1 mol of A and 0.5 mole of B were enclosed in a three litres vessel. The following equilibrium was established under suitable conditions.
`A+2B hArrC`
At equilibrium, the amount of B was found to be 0.3 mol. The equilibrium constant `K_C` at the experimental temperature will be

To solve the problem, we need to find the equilibrium constant \( K_C \) for the reaction: \[ A + 2B \rightleftharpoons C \] ### Step-by-Step Solution: 1. **Initial Moles**: - Moles of A = 1 mol - Moles of B = 0.5 mol - Moles of C = 0 mol (since it is not mentioned, we assume it starts from zero) 2. **Change in Moles**: - Let \( x \) be the amount of A that reacts to reach equilibrium. - From the stoichiometry of the reaction, for every 1 mole of A that reacts, 2 moles of B react and 1 mole of C is produced. - Therefore, at equilibrium: - Moles of A = \( 1 - x \) - Moles of B = \( 0.5 - 2x \) - Moles of C = \( x \) 3. **Equilibrium Condition**: - We know that at equilibrium, the amount of B is 0.3 mol.

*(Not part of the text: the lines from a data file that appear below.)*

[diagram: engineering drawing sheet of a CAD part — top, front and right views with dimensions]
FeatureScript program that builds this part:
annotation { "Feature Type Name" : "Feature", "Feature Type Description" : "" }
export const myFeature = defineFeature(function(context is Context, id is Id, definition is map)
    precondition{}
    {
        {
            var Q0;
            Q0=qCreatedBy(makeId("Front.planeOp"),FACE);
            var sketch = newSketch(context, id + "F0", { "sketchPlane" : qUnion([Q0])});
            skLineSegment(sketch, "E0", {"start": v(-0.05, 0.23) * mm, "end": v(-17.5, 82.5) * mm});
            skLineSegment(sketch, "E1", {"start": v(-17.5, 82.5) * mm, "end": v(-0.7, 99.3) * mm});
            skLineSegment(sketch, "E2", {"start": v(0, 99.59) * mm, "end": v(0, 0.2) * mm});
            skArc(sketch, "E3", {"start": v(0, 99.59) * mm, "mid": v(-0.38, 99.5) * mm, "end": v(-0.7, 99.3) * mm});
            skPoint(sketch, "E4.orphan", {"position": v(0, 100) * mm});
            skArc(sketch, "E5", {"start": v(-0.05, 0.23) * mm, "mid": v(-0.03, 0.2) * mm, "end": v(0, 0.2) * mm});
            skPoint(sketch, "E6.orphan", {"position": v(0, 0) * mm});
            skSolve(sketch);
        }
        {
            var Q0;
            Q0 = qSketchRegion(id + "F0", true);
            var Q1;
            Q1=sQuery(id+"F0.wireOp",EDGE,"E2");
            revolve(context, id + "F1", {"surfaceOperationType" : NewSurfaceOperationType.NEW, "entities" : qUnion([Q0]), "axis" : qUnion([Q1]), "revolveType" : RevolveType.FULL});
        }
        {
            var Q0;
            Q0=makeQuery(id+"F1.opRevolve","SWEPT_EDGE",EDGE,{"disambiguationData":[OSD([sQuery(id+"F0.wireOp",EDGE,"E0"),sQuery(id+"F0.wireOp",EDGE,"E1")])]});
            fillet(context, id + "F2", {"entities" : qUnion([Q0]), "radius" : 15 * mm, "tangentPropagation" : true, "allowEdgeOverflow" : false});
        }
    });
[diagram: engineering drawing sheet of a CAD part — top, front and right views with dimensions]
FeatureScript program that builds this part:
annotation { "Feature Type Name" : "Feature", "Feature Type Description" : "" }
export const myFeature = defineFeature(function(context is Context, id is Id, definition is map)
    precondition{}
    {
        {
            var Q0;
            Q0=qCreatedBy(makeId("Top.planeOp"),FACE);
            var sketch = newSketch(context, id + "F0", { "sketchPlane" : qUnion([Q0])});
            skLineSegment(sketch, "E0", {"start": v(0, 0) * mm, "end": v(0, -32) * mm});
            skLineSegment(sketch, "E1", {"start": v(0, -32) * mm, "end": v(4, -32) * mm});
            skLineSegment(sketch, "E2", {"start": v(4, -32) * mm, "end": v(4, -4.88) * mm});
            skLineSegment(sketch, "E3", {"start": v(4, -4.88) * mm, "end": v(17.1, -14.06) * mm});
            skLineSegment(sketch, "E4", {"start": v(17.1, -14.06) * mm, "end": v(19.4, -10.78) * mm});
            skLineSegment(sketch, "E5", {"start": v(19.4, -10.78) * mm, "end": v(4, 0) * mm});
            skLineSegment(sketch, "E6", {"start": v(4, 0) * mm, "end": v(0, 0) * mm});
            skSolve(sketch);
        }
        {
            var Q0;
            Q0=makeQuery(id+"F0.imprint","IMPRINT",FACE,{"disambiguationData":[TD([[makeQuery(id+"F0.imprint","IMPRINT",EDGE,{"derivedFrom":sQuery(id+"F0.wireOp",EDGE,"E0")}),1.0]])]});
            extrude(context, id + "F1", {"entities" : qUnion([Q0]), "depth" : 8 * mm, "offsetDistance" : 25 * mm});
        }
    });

Thus, we can set up the equation: \[ 0.5 - 2x = 0.3 \] 4. **Solving for \( x \)**: - Rearranging the equation gives: \[ 2x = 0.5 - 0.3 \] \[ 2x = 0.2 \] \[ x = 0.1 \] 5. **Calculating Moles at Equilibrium**: - Now we can find the moles of A, B, and C at equilibrium: - Moles of A = \( 1 - x = 1 - 0.1 = 0.9 \) mol - Moles of B = \( 0.5 - 2x = 0.5 - 0.2 = 0.3 \) mol (as given) - Moles of C = \( x = 0.1 \) mol 6. **Calculating Concentrations**: - The volume of the vessel is 3 L, so we can calculate the concentrations: - Concentration of A = \( \frac{0.9 \, \text{mol}}{3 \, \text{L}} = 0.3 \, \text{M} \) - Concentration of B = \( \frac{0.3 \, \text{mol}}{3 \, \text{L}} = 0.1 \, \text{M} \) - Concentration of C = \( \frac{0.1 \, \text{mol}}{3 \, \text{L}} = \frac{1}{30} \, \text{M} \approx 0.0333 \, \text{M} \) 7. **Calculating the Equilibrium Constant \( K_C \)**: - The equilibrium constant \( K_C \) is given by the expression: \[ K_C = \frac{[C]}{[A][B]^2} \] - Substituting the concentrations: \[ K_C = \frac{0.0333}{(0.3)(0.1)^2} \] \[ K_C = \frac{0.0333}{(0.3)(0.01)} = \frac{0.0333}{0.003} \approx 11.1 \] ### Final Answer: The equilibrium constant \( K_C \) at the experimental temperature is approximately **11.1**.